Dataset records ::
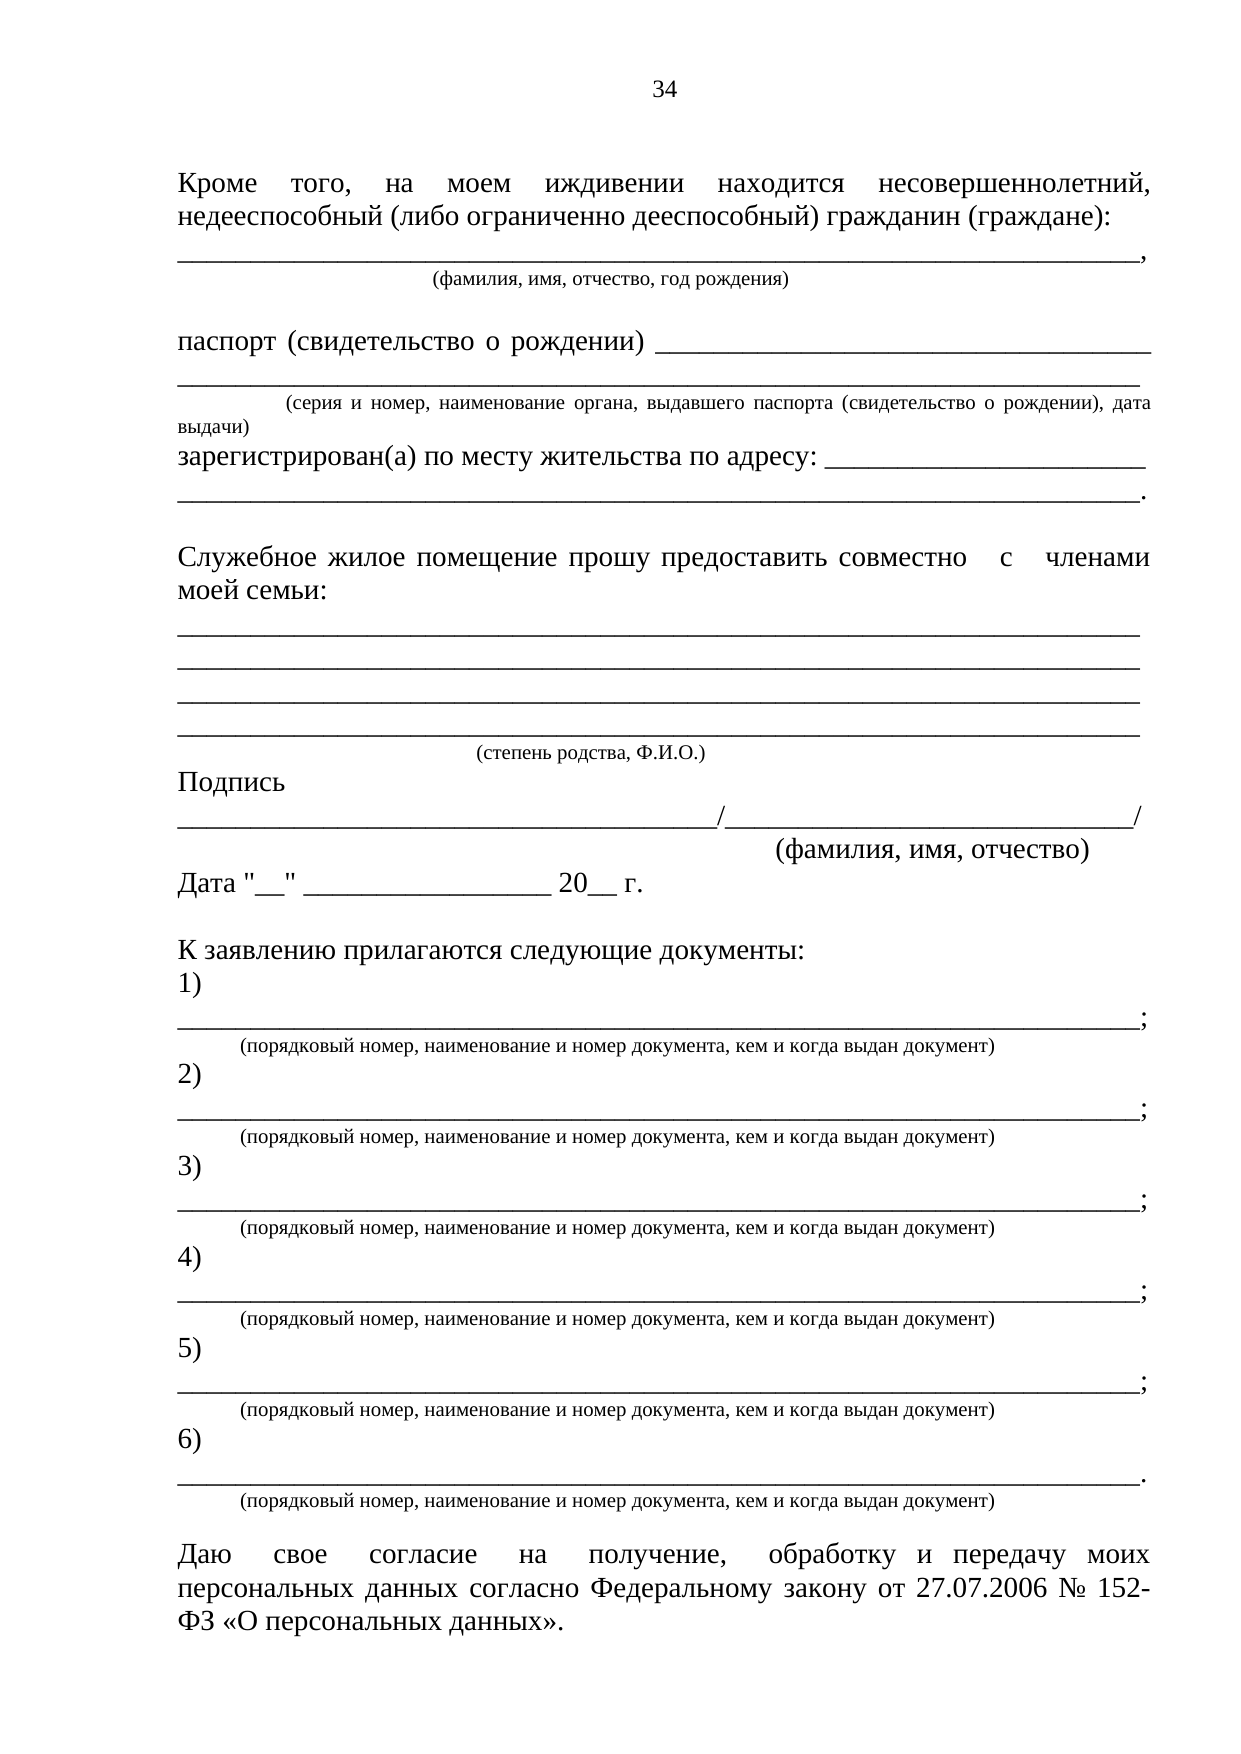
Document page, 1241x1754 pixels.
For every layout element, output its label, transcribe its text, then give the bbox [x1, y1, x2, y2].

text паспорт (свидетельство о рождении) __________________________________ __________________________________________________________________ [177, 323, 1152, 390]
text (фамилия, имя, отчество, год рождения) [177, 265, 1152, 289]
text 1) __________________________________________________________________; [177, 965, 1152, 1032]
text (порядковый номер, наименование и номер документа, кем и когда выдан документ) [177, 1397, 1152, 1421]
text __________________________________________________________________ [177, 606, 1152, 639]
text __________________________________________________________________ ____________________________________________________________________________________________________________________________________ [177, 639, 1152, 740]
text Подпись _____________________________________/____________________________/ [177, 764, 1152, 831]
text 5) __________________________________________________________________; [177, 1330, 1152, 1397]
text зарегистрирован(а) по месту жительства по адресу: ______________________ [177, 438, 1152, 472]
text Служебное жилое помещение прошу предоставить совместно с членами моей семьи: [177, 539, 1152, 606]
text 6) __________________________________________________________________. [177, 1421, 1152, 1488]
text (порядковый номер, наименование и номер документа, кем и когда выдан документ) [177, 1215, 1152, 1239]
text Даю свое согласие на получение, обработку и передачу моих персональных данных согласно Федеральному закону от 27.07.2006 № 152-ФЗ «О персональных данных». [177, 1536, 1152, 1637]
text 4) __________________________________________________________________; [177, 1239, 1152, 1306]
text __________________________________________________________________. [177, 472, 1152, 505]
text (порядковый номер, наименование и номер документа, кем и когда выдан документ) [177, 1032, 1152, 1057]
text (порядковый номер, наименование и номер документа, кем и когда выдан документ) [177, 1488, 1152, 1512]
text (фамилия, имя, отчество) [177, 831, 1152, 865]
text (серия и номер, наименование органа, выдавшего паспорта (свидетельство о рождении), дата выдачи) [177, 390, 1152, 438]
text (порядковый номер, наименование и номер документа, кем и когда выдан документ) [177, 1124, 1152, 1148]
text (степень родства, Ф.И.О.) [177, 740, 1152, 764]
text __________________________________________________________________, [177, 232, 1152, 265]
text (порядковый номер, наименование и номер документа, кем и когда выдан документ) [177, 1306, 1152, 1330]
text 2) __________________________________________________________________; [177, 1057, 1152, 1124]
text К заявлению прилагаются следующие документы: [177, 932, 1152, 965]
text Дата "__" _________________ 20__ г. [177, 865, 1152, 898]
text 3) __________________________________________________________________; [177, 1148, 1152, 1215]
text Кроме того, на моем иждивении находится несовершеннолетний, недееспособный (либо ограниченно дееспособный) гражданин (граждане): [177, 165, 1152, 232]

Exercise goal ::
Report the number of lines in the entries above that include the word "свидетельство" and add nothing to it.

Output of the exercise ::
2